Search the records for the string "Правительства" and return each line that has it.

[[ Stored data, beginning ]]

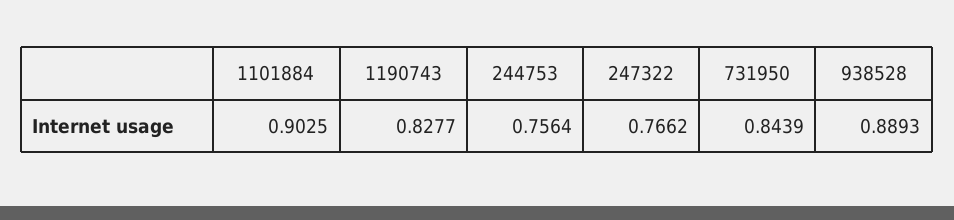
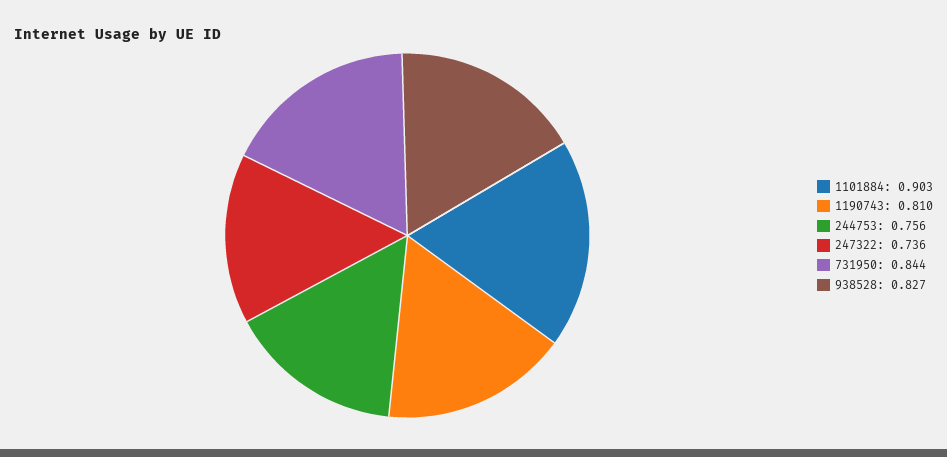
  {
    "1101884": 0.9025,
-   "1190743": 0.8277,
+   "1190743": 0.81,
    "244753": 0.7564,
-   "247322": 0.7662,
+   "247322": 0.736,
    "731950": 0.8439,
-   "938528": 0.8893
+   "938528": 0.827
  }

[[ Stored data, end ]]
[[ Stored data, beginning ]]

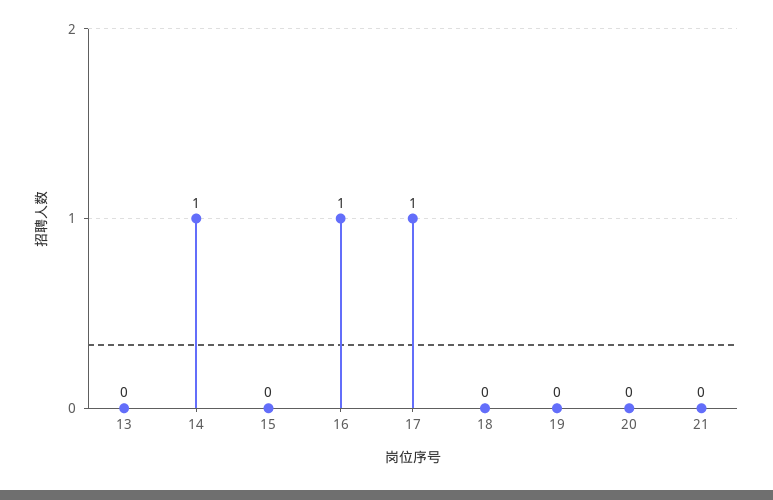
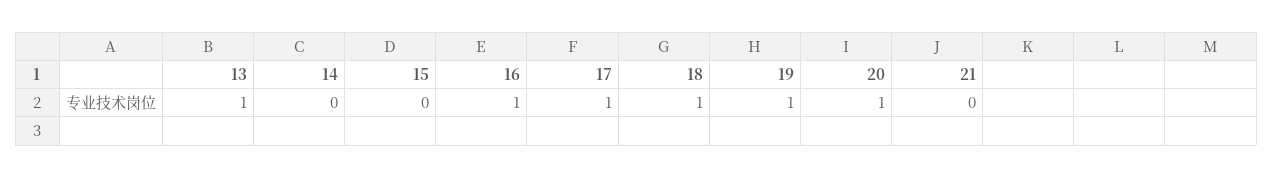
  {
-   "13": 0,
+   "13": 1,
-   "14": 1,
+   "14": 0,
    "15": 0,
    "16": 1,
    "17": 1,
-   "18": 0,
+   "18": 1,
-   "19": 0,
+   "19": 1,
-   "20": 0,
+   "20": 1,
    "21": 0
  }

[[ Stored data, end ]]
[[ Stored data, beginning ]]

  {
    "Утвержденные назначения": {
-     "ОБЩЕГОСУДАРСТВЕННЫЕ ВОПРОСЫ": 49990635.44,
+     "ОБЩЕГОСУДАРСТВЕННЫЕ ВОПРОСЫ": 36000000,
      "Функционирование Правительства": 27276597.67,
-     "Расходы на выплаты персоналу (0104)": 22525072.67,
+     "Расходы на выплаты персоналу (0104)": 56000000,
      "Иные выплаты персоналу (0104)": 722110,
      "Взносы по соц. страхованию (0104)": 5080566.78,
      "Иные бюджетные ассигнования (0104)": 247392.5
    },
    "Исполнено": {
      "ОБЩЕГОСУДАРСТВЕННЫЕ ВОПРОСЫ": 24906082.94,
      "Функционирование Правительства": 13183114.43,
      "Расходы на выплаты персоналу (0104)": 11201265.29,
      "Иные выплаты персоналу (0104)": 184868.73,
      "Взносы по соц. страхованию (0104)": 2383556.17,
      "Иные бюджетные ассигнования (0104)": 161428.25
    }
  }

[[ Stored data, end ]]

Solution to this problem:
      "Функционирование Правительства": 27276597.67,
      "Функционирование Правительства": 13183114.43,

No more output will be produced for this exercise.